The graph labeled "Back" is the smoothest response I found using the Pink PN with RTA that you mention. My concern is that it is closer to the back of the room, but not behind the LP. It is actually about 4-5 feet in front of the LP.


----------



## Talley (Dec 8, 2010)

Well... 4-5' from the LP will give you a good impact. more of a hit since it's close.

one tip I can offer is going to harbor freight and buying a less than $20 cart: http://www.harborfreight.com/movers-dolly-39757.html

then put the sub on this and then you can roll it around and not have to pick it up or nothing. Ya even on carpet it may be a pain to roll but pushing is better then lifting.


----------



## TigerGenetics (Jun 17, 2014)

Bmxer241 said:


> Well... 4-5' from the LP will give you a good impact. more of a hit since it's close. one tip I can offer is going to harbor freight and buying a less than $20 cart: http://www.harborfreight.com/movers-dolly-39757.html then put the sub on this and then you can roll it around and not have to pick it up or nothing. Ya even on carpet it may be a pain to roll but pushing is better then lifting.


I'm placing the sub at the LP (it's in a 24"x24" sealed box) and using the RTA to move around the room, holding the microphone at various points that make sense (areas that the sub can be mounted due to space restrictions from the slope of the roof, where joists are, etc).
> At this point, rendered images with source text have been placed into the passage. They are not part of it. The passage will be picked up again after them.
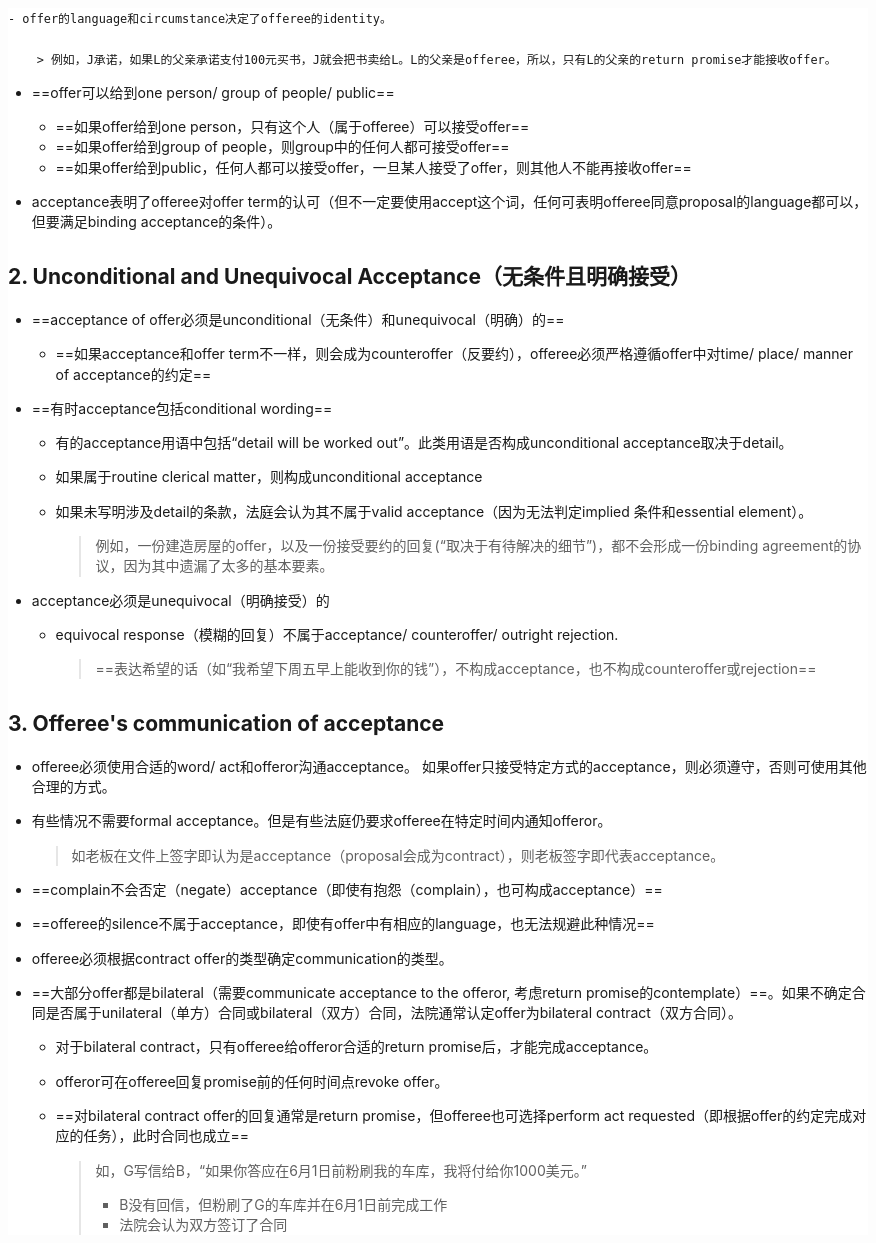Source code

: 	- offer的language和circumstance决定了offeree的identity。
		
		> 例如，J承诺，如果L的父亲承诺支付100元买书，J就会把书卖给L。L的父亲是offeree，所以，只有L的父亲的return promise才能接收offer。
	
- ==offer可以给到one person/ group of people/ public==
	
	- ==如果offer给到one person，只有这个人（属于offeree）可以接受offer==
	- ==如果offer给到group of people，则group中的任何人都可接受offer==
	- ==如果offer给到public，任何人都可以接受offer，一旦某人接受了offer，则其他人不能再接收offer==
	
- acceptance表明了offeree对offer term的认可（但不一定要使用accept这个词，任何可表明offeree同意proposal的language都可以，但要满足binding acceptance的条件）。

## 2. Unconditional and Unequivocal Acceptance（无条件且明确接受）

- ==acceptance of offer必须是unconditional（无条件）和unequivocal（明确）的==
  
  - ==如果acceptance和offer term不一样，则会成为counteroffer（反要约），offeree必须严格遵循offer中对time/ place/ manner of acceptance的约定==
  
- ==有时acceptance包括conditional wording==
  
  - 有的acceptance用语中包括“detail will be worked out”。此类用语是否构成unconditional acceptance取决于detail。
    
  - 如果属于routine clerical matter，则构成unconditional acceptance
  
  - 如果未写明涉及detail的条款，法庭会认为其不属于valid acceptance（因为无法判定implied 条件和essential element）。
    
     > 例如，一份建造房屋的offer，以及一份接受要约的回复(“取决于有待解决的细节”)，都不会形成一份binding agreement的协议，因为其中遗漏了太多的基本要素。
  
- acceptance必须是unequivocal（明确接受）的
  
    - equivocal response（模糊的回复）不属于acceptance/ counteroffer/ outright rejection. 
      
        > ==表达希望的话（如“我希望下周五早上能收到你的钱”），不构成acceptance，也不构成counteroffer或rejection==

## 3. Offeree's communication of acceptance

- offeree必须使用合适的word/ act和offeror沟通acceptance。 如果offer只接受特定方式的acceptance，则必须遵守，否则可使用其他合理的方式。

- 有些情况不需要formal acceptance。但是有些法庭仍要求offeree在特定时间内通知offeror。
	
	> 如老板在文件上签字即认为是acceptance（proposal会成为contract），则老板签字即代表acceptance。
	
- ==complain不会否定（negate）acceptance（即使有抱怨（complain），也可构成acceptance）==

- ==offeree的silence不属于acceptance，即使有offer中有相应的language，也无法规避此种情况==

- offeree必须根据contract offer的类型确定communication的类型。

- ==大部分offer都是bilateral（需要communicate acceptance to the offeror, 考虑return promise的contemplate）==。如果不确定合同是否属于unilateral（单方）合同或bilateral（双方）合同，法院通常认定offer为bilateral contract（双方合同）。
	
	- 对于bilateral contract，只有offeree给offeror合适的return promise后，才能完成acceptance。
	- offeror可在offeree回复promise前的任何时间点revoke offer。
	- ==对bilateral contract offer的回复通常是return promise，但offeree也可选择perform act requested（即根据offer的约定完成对应的任务），此时合同也成立==
		
		> 如，G写信给B，“如果你答应在6月1日前粉刷我的车库，我将付给你1000美元。”
		>
		> - B没有回信，但粉刷了G的车库并在6月1日前完成工作
		> - 法院会认为双方签订了合同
I'm holding the mic 6" from the ceiling and watching the graphs change at each location. The position that was closest to the LP seemed to be flatter while the position up front showed a nasty room mode peak around the 40Hz point, but that can be tamed most likely with my FBQ1000.


----------



## AudiocRaver (Jun 6, 2012)

You have an interesting situation with your sub-in-ceiling approach. Not sure how well the "sub crawl" will work to predict IB or in-ceiling location. Mic close to boundary is at high-pressure, low-amplitude point. Your actual situation with subwoofer there will be a low-pressure, high-amplitude point, so wavelengths are different. At least that's the way it seems to me, someone correct me if I'm looking at it wrong. Just hate to see you make your decision and have the result be way different from what you are expecting.


----------



## TigerGenetics (Jun 17, 2014)

AudiocRaver said:


> You have an interesting situation with your sub-in-ceiling approach. Not sure how well the "sub crawl" will work to predict IB or in-ceiling location. Mic close to boundary is at high-pressure, low-amplitude point. Your actual situation with subwoofer there will be a low-pressure, high-amplitude point, so wavelengths are different. At least that's the way it seems to me, someone correct me if I'm looking at it wrong. Just hate to see you make your decision and have the result be way different from what you are expecting.


I'm following guidelines in the IB FAQ section as well as from the IB Cult forums. I know it isn't perfect but it should get me pretty close.


----------



## AudiocRaver (Jun 6, 2012)

Well, they are the ones who should know how it is done.:bigsmile:


----------



## TigerGenetics (Jun 17, 2014)

AudiocRaver said:


> Well, they are the ones who should know how it is done.:bigsmile:


I sure hope so. I'm about to put a large hole in my ceiling. Haha


----------